Not only would it be far cheaper to incentivise cycling and eBikes, electric kick scooters etc, but we would get rid of traffic, be healthier and happier. We’d take an immense amount of strain off of health services (who as we’ve heard, are overstretched and struggling).

It’s so bloody obvious, and yet we’re having to campaign for segregated bike routes. Why should we campaign for common sense? Why the fuck should anyone do that?

It’s becoming clear to me that electric vehicles of the non-autonomous variety are not going to solve much. We can’t get them into widespread use quickly enough when we consider how quickly the climate crisis is accelerating.

We can’t wait until 2025 for the other manufacturers to make EVs in significant volumes. Tesla are different because every car they’re building can instantly transition into being a RoboTaxi. No other car can, so they are effectively useless. And that’s new EVs. Let alone new fossil cars (including hybrids).

We also have a ridiculous situation with the sizes of cars ever increasing, the roads staying them same, while still encouraging people to cycle. Anyone think that makes sense? I talked to people at work about commuting by bike.
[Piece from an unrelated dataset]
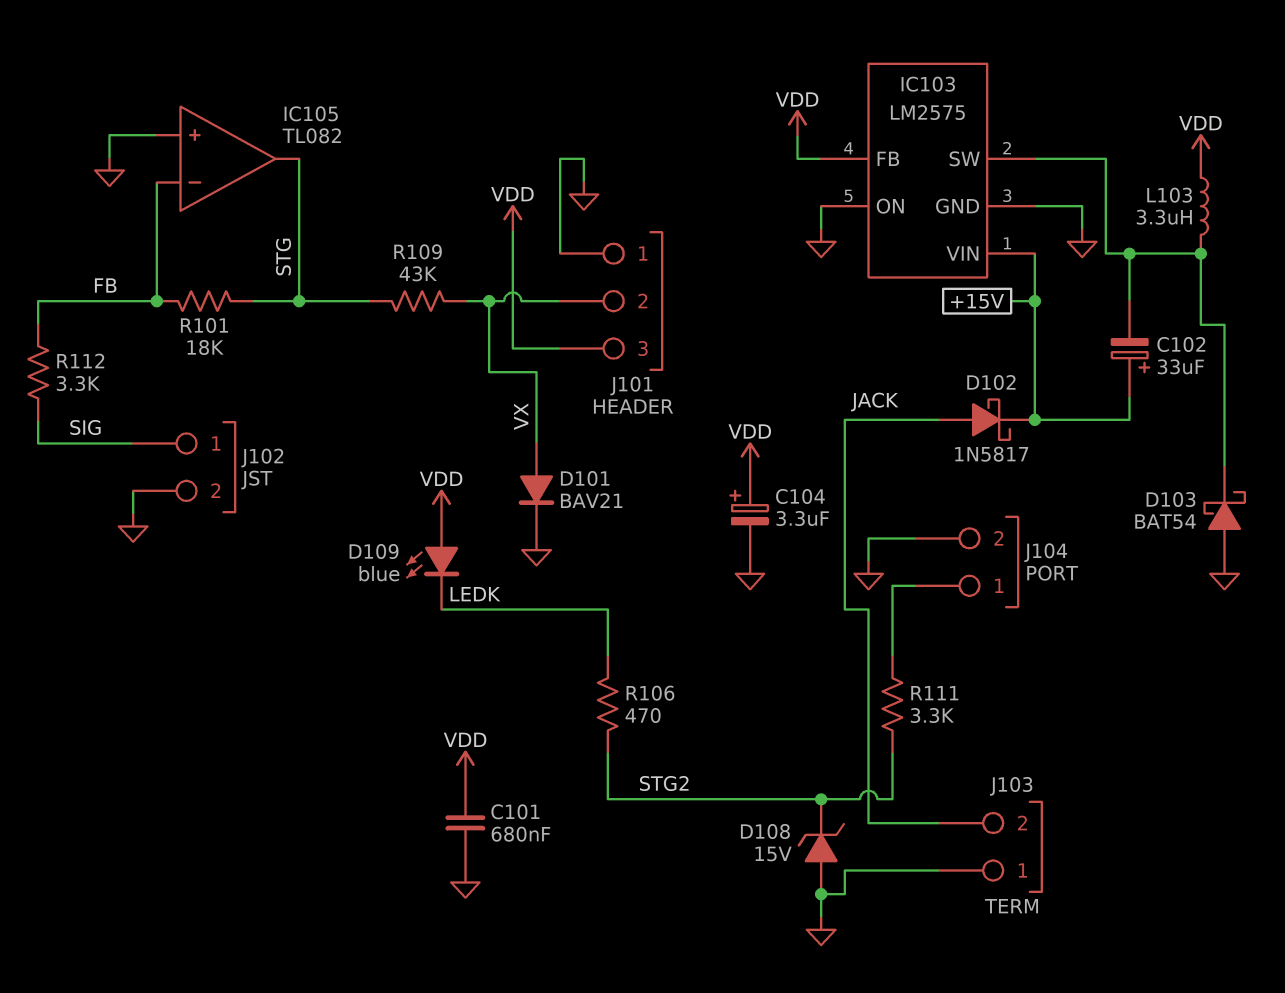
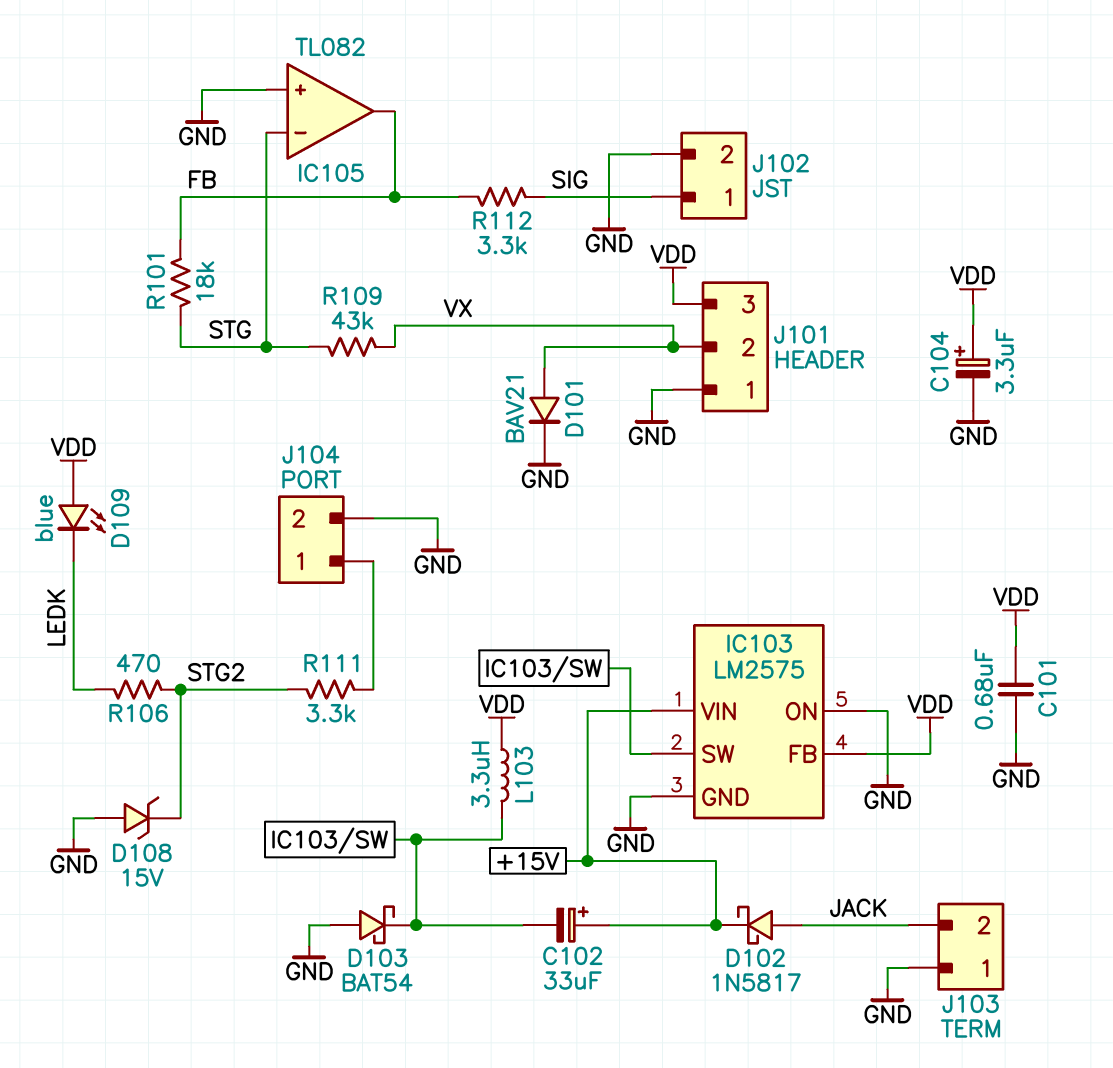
IC105 pin in-: FB -> STG
IC105 pin out: STG -> FB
They thought I was mad. When I asked if they would do it if there were traffic free routes, they said they would. It doesn’t get more clear than that.

The British Cycling survey that I participated in and that was just released showed that even ‘hardcore’ road cyclists don’t feel safe on the roads. How can you expect people to take up cycling for the first time in that kind of environment? I took several years off from cycling when I was younger. When I returned to cycling, I remember I was scared and had to slowly build my confidence back, starting on quiet roads. And I was an experienced rider with years of road riding in my past. So I can’t even imagine how it would feel to a complete novice.

So what do we do? For a start, instantly transition into spending all money that would be allocated to new roads into new or upgraded micro mobility infrastructure. Instead of simply patching up potholes so they can quickly wear out again, use the opportunity to redesign the entire road layout and incorporate cycling into areas previously thought too narrow. Make more one way systems in towns and cities. If the cars are autonomous, they’re not going to get confused and annoyed like us stupid humans anyway (if you’re anything like me). And if you’ve got half the road dedicated to micro mobility, then chances are we’re going to choose bike or scooter anyway.

We also need to improve public transport with electric buses. We need good quality cycle hire schemes for when you’re not at home and don’t have your own bike with you. Then of course there’s trains, trams, subways, high speed trains built alongside motorways (so they don’t destroy the countryside further).

Something you see in Denmark and Japan especially are bicycle “multi storey car parks”. Secure, paid bike parks in all urban areas, business parks etc that treat bicycles as real vehicles. Not cheap, disposable, rusty pieces of junk. These are essential in my view. People will probably scoff, but like I said, why should you campaign for common sense? When things have been proven in other countries, you just go ahead and implement it yourself.

We also need to reduce our populations to sustainable levels with common sense proposals to do so. We need to build up rather than out in our cities. We can’t all live in big, detached houses filled with crap we don’t need. We need to embrace tunnels more than we do now. I don’t agree with everything The Boring Company is doing but generally they are on the right track. Hyperloop is the holy grail when it comes to allowing us a way to continue global tourism into the long term without destroying the planet. But we don’t know how far away that is, and I’m getting away from the suburban focus of this post.

There are so many aspects of sustainability that go far beyond just transport. Maybe I’ll get into them in another post. But for now, please let me know if you have any other ideas for local transport. I might have missed something obvious.